天翔る奇跡たち
わりと近く、机に乗っていた金竜さんが肩に、飛び付いてきて言った。
軽いな、体重。
それよりも、
「ワレワレハ、スデニ一蓮托生ナノデス」
覚悟を、要求された……泣いてもいいかな?
今日辞職したい。
今がいい。
どうか助けて。
こんなところで、とか根性がどうとか、ガナッシュなんかは怒鳴るだろうけれど、そのガナッシュもどきが十名近くいるんだよ?
あたしがどうこうできる話じゃない。
参るよ本当。
普段からガナッシュには言い負かされてばっかりいるンだから。
って、これは愚痴か。
「君、仲間だと思っていたのに、彼らのこと何にもわかってないんだね。ううん、知ろうとしてない。自分だけは安全な所にいて」
あたしはグリフとガナッシュに対して、理不尽なこといっぱい考えてる。
と金竜さんは言った。
「……そうかもね」
でも、でもね、グリフは言ってくれた。
このチームはファミリーだって。
あたしうれしかったんだよ。
いきなり天涯孤独になってしまった自分自身を立て直すまで、つらかった、苦しかった、哀しかった。
なにより心細かった。
誰かに打ち明けて、大変だったねと、一言でいいから、言って欲しかった。
そうしたら、なにもかもが悪夢だっただけだと思いこめたのに。
かといってこちらに触れられてもつらいだけ。ヤマアラシだ。
だけど、そんなことじゃあ生きてゆけない。
だからすがったんだ。
グリフとガナッシュに。
きっと役に立つからと言って、仕事を同じくして、一緒に過ごせる時間を袖ひっぱって話を聞き、何処へ行くにも挨拶して、仲良しに。

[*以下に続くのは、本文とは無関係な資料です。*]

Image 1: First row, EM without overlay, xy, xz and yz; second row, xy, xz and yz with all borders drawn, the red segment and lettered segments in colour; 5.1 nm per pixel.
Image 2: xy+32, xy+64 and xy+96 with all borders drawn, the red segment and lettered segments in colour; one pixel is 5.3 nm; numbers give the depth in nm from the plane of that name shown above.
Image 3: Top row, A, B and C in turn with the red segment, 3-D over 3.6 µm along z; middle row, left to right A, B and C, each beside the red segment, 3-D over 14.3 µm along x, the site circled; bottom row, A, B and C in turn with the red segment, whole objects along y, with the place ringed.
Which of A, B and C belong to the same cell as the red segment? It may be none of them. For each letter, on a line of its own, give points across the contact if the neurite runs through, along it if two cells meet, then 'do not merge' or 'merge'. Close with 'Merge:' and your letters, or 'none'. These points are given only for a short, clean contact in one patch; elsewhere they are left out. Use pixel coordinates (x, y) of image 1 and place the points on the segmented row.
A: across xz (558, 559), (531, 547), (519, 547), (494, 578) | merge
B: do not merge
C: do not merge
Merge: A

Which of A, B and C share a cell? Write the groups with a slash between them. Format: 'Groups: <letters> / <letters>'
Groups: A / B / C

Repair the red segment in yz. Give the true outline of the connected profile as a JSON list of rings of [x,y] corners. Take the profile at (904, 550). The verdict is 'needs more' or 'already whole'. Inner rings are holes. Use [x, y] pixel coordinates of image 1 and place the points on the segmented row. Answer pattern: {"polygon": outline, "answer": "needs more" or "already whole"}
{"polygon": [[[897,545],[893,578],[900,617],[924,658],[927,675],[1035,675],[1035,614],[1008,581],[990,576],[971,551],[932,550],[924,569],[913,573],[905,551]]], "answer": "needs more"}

結果、ガナッシュは第一印象ほど馬鹿丁寧じゃなかったし、グリフは格好が良いだけの男の子でもなかった、ということが判明した。
うん……あの二人にはだれも近づこうとしなかった。
二人とも自信家でやっかまれてた。
不思議よねー。
男の子に嫌われると、女の子にことさらもてる。
逆にあたしと居ると、まあ、仕事関係者とのトラブルが減ったみたいだから感謝されても構わない。